Task description
Please list every line below that contains the string "locality". Case counts.
-- start Given data --
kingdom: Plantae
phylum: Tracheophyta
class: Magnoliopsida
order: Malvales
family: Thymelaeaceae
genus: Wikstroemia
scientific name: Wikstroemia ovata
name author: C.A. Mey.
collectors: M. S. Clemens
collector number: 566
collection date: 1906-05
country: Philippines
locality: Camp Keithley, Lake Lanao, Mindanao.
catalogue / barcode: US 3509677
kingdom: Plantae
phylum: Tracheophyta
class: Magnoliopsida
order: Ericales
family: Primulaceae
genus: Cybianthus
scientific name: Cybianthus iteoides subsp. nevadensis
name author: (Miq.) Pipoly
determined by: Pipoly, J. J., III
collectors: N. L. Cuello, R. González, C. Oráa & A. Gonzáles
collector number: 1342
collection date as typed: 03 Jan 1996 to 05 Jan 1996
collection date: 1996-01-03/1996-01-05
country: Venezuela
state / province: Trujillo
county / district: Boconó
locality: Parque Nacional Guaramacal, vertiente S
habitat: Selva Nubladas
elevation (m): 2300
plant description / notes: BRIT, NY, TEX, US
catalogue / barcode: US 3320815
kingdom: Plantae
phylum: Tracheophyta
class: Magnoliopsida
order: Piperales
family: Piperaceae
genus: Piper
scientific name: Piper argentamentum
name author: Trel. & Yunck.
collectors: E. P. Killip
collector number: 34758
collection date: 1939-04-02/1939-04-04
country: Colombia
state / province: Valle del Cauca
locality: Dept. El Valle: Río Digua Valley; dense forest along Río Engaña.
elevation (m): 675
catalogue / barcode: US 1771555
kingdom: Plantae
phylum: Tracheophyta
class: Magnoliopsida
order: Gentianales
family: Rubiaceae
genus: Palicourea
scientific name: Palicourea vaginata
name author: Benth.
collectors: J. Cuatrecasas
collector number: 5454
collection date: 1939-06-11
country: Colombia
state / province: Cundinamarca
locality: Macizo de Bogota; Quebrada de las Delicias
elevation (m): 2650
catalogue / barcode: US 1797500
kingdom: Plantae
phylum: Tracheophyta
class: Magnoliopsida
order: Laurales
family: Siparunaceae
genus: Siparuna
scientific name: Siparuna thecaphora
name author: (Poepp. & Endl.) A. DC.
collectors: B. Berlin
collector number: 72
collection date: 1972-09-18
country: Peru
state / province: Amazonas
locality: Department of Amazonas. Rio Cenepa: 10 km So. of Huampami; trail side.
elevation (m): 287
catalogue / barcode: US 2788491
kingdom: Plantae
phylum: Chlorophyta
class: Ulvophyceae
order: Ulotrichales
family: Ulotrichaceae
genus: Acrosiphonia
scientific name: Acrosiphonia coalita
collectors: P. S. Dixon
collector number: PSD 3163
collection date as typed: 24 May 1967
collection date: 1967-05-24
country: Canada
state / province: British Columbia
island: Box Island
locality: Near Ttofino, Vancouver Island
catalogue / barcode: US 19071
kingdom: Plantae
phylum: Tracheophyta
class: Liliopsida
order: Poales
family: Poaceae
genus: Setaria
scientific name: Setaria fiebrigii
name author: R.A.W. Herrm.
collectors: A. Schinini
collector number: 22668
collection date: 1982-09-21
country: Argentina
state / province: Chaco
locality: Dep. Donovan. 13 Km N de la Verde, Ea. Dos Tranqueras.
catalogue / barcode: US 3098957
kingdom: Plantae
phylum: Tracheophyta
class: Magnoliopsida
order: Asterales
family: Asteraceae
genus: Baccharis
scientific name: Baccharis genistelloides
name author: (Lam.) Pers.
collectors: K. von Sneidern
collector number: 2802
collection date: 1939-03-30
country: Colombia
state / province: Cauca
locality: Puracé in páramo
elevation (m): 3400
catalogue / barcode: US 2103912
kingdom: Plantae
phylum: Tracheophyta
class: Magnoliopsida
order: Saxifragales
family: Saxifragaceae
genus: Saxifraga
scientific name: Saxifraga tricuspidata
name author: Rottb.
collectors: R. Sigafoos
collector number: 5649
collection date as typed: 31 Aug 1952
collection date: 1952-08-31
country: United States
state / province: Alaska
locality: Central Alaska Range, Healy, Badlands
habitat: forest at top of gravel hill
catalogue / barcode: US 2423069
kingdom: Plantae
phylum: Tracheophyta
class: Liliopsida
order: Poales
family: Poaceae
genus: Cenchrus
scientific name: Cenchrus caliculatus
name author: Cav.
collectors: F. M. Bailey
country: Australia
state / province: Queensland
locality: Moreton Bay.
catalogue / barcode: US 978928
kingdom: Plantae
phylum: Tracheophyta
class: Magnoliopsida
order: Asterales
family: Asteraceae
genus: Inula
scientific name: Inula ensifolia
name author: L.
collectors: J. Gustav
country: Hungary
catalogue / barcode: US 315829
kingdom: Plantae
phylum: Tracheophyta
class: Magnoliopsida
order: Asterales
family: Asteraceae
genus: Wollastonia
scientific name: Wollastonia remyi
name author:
-- end Given data --
Complete answer
locality: Camp Keithley, Lake Lanao, Mindanao.
locality: Parque Nacional Guaramacal, vertiente S
locality: Dept. El Valle: Río Digua Valley; dense forest along Río Engaña.
locality: Macizo de Bogota; Quebrada de las Delicias
locality: Department of Amazonas. Rio Cenepa: 10 km So. of Huampami; trail side.
locality: Near Ttofino, Vancouver Island
locality: Dep. Donovan. 13 Km N de la Verde, Ea. Dos Tranqueras.
locality: Puracé in páramo
locality: Central Alaska Range, Healy, Badlands
locality: Moreton Bay.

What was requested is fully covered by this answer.